Si estamos demasiado encima de ellos, en una alerta permanente, percibirán el mundo como un lugar peligroso y crecerán como seres miedosos, inseguros y dependientes. En cambio, si además de unos límites claros les transmitimos confianza, evolucionarán con autoestima y no se arrugarán ante las adversidades.

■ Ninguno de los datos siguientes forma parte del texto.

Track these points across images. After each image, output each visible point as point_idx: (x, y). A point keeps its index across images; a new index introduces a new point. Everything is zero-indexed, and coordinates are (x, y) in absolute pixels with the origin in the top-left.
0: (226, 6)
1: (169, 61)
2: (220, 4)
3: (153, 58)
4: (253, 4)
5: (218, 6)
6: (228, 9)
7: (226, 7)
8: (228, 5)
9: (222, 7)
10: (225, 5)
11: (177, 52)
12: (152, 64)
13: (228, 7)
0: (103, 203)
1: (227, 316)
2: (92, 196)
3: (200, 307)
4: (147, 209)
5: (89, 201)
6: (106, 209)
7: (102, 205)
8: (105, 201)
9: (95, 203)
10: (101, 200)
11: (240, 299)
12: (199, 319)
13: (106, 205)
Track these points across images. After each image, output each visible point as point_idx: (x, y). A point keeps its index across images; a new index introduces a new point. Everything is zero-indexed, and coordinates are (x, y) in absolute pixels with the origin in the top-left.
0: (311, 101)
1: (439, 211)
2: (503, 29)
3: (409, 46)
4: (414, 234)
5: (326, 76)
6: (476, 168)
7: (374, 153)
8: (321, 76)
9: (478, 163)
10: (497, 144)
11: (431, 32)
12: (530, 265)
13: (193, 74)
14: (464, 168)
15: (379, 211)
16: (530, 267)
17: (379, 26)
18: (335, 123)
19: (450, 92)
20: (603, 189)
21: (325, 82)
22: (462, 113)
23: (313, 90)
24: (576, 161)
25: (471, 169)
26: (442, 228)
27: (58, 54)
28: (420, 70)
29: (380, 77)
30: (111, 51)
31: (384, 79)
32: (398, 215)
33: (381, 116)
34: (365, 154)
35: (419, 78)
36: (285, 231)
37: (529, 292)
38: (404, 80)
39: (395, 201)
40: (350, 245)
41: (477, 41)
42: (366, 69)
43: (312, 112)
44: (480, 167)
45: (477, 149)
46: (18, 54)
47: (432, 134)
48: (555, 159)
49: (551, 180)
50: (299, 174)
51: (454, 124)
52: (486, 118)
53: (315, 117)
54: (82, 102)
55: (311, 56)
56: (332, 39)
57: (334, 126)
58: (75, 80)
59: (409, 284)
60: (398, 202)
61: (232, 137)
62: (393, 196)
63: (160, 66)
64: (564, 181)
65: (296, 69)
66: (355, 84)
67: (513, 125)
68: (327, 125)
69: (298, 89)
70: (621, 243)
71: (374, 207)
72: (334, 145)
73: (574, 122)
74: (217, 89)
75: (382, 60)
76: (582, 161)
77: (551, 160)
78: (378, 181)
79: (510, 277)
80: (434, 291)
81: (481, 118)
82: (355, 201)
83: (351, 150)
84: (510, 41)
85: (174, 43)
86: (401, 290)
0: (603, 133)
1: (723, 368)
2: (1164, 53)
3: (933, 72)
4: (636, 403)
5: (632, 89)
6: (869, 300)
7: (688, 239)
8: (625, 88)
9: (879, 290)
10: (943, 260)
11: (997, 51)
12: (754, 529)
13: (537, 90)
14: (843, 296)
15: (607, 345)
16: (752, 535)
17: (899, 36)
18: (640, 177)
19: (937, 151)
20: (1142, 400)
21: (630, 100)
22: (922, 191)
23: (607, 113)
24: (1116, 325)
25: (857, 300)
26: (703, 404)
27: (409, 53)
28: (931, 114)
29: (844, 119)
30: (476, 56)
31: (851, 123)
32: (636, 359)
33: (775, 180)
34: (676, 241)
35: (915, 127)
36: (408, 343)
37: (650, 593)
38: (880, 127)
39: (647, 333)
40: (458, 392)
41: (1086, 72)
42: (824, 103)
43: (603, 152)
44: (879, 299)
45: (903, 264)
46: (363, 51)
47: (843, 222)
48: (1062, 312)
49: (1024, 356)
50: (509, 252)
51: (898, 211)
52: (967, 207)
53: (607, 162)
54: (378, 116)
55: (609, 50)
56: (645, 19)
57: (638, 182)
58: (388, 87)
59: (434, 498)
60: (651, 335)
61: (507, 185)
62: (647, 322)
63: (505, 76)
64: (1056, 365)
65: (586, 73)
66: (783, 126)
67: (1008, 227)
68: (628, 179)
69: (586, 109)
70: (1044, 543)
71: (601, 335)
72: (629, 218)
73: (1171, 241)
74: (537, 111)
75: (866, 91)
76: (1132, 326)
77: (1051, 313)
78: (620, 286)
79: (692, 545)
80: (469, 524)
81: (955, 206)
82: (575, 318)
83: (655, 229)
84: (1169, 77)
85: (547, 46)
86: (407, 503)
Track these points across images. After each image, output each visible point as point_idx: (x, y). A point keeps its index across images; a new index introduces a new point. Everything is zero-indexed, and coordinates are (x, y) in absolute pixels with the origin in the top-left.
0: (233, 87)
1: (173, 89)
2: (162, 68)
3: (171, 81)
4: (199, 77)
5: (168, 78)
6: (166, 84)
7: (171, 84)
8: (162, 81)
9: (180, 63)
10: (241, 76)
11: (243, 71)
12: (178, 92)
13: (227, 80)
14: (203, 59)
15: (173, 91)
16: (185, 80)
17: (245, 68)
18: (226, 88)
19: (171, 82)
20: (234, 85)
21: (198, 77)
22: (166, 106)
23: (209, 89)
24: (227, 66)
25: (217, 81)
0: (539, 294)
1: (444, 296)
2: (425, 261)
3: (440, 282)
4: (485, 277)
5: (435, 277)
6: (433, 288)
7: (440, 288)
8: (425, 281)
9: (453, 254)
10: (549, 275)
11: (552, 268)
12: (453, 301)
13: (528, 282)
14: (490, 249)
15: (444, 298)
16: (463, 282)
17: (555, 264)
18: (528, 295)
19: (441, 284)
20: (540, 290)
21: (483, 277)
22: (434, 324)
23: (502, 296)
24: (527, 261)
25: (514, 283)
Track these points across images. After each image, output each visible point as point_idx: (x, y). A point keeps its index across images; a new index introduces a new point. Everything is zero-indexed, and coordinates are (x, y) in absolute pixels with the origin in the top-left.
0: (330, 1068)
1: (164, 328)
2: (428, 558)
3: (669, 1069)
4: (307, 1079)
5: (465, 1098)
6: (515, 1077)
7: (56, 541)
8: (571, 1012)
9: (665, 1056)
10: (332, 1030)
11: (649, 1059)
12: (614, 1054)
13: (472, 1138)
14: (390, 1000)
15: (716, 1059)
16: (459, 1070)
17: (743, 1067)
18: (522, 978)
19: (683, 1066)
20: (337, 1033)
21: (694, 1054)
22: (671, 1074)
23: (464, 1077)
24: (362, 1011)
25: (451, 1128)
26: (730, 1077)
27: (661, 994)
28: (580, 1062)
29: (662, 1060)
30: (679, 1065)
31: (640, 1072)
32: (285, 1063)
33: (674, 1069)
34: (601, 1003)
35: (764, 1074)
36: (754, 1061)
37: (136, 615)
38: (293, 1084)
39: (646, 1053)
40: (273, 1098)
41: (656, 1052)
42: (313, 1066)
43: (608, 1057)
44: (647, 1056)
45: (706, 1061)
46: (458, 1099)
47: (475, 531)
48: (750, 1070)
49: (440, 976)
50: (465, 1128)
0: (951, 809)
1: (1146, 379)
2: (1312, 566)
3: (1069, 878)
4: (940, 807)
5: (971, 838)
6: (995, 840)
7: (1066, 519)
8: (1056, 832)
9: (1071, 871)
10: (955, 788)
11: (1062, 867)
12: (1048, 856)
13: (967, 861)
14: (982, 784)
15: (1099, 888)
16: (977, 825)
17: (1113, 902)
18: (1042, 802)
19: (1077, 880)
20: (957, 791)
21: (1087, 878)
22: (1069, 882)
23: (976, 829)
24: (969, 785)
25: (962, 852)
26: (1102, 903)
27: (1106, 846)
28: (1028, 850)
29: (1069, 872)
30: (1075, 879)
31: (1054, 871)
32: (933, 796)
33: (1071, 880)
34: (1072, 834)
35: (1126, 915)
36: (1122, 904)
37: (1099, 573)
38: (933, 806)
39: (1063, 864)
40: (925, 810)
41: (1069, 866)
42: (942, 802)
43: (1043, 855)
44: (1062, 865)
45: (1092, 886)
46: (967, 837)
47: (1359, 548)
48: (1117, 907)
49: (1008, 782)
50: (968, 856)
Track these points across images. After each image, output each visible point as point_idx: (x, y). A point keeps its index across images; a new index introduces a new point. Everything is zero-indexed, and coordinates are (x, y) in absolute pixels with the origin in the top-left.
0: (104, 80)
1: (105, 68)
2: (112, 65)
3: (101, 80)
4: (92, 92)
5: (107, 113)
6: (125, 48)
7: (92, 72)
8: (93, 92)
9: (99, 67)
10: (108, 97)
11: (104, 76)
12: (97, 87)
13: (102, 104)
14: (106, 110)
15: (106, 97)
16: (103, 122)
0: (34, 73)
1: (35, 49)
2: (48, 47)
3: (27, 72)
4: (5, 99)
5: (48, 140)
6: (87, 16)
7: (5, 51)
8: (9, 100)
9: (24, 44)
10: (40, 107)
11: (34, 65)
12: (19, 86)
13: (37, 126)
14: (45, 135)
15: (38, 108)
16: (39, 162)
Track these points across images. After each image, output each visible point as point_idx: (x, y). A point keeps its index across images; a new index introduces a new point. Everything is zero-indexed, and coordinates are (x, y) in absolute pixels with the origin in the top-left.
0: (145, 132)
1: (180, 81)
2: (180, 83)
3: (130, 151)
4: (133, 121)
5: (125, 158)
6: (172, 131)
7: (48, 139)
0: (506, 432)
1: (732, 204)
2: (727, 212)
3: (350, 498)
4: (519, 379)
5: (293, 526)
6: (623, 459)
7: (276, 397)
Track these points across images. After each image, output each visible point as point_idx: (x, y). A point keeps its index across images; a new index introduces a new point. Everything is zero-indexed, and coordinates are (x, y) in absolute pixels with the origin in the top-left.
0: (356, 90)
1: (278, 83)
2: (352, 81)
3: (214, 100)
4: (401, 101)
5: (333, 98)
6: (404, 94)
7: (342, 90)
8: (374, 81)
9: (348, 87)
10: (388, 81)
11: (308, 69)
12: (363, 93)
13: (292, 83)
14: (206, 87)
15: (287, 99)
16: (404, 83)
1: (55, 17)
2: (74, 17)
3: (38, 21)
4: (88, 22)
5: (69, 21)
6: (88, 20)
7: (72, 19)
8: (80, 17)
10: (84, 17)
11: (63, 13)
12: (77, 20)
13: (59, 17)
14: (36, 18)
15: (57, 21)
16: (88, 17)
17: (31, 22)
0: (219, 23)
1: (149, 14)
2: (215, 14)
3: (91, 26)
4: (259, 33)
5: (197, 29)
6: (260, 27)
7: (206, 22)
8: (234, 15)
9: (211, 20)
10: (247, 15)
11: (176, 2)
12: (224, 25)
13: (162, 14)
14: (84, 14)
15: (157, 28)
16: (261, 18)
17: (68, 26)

Más que buscar la educación perfecta, los progenitores deberían mirarse al espejo y ver qué valores transmiten con su ejemplo. Los niños aprenden mucho más observando cómo se comportan sus padres que de lo sermones educativos que puedan recibir de ellos.
Puesto que no existe nada enteramente perfecto, también la educación es un proceso orgánico en el que hijos y padres aprenden sobre la marcha. No hay otra escuela en la que graduarse que la vida misma. Tal como observaba el empresario  norteamericano  Michael Levine: “Tener hijos no nos convierte automáticamente en padres, del mismo modo que tener un piano no nos vuelve pianistas”.

 

Cosas que nunca deben hacer los padres

Tan importante como saber lo que hay que hacer con los niños es ser conscientes de los errores que a menudo cometemos en su educación. El pediatra francés Aldo Naouri, tras más de 40 años de dedicación a los conflictos familiares, ha fijado en estos cuatro puntos lo que los padres no deberían hacer:
 No anunciar nunca un castigo si no somos capaces de cumplirlo. La palabra es algo sagrado para un niño. Si éste ve que los padres no son coherentes con lo que predican, la pérdida de autoridad será inmediata. Es mejor fijar un castigo más pequeño –pedagógicamente hablaríamos de “pérdida de privilegios”– y cumplirlo a rajatabla para que el pequeño visualice claramente los límites.
• No dejar que el niño decida solo la ropa que se quiere poner. Si le otorgamos ese poder desde los primeros años de vida, acabará cuestionando incluso la que llevan los padres. También el momento de vestirse es educativo, así que hasta que no desarrollen un criterio suficientemente racional, deben ser los progenitores los que elijan la vestimenta.
 No explicar demasiado nuestras decisiones y, si lo debemos hacer, que sea siempre tras ejecutarlas. El niño ha de entender que una orden es una orden. No debemos caer en la trampa del aluvión de preguntas con las que los pequeños ponen a prueba a los adultos, a fin de pillarlos en una contradicción o bien vencerlos por fatiga.
 El castigo nunca debe ser físico. Una buena medida es no imponer un castigo hasta que nosotros mismos nos hayamos calmado. Más que castigarlos con algo que les violenta o desagrada, es más educativo privarles temporalmente de privilegios que afecten a su tiempo libre, como las horas que dedican a internet o a los videojuegos.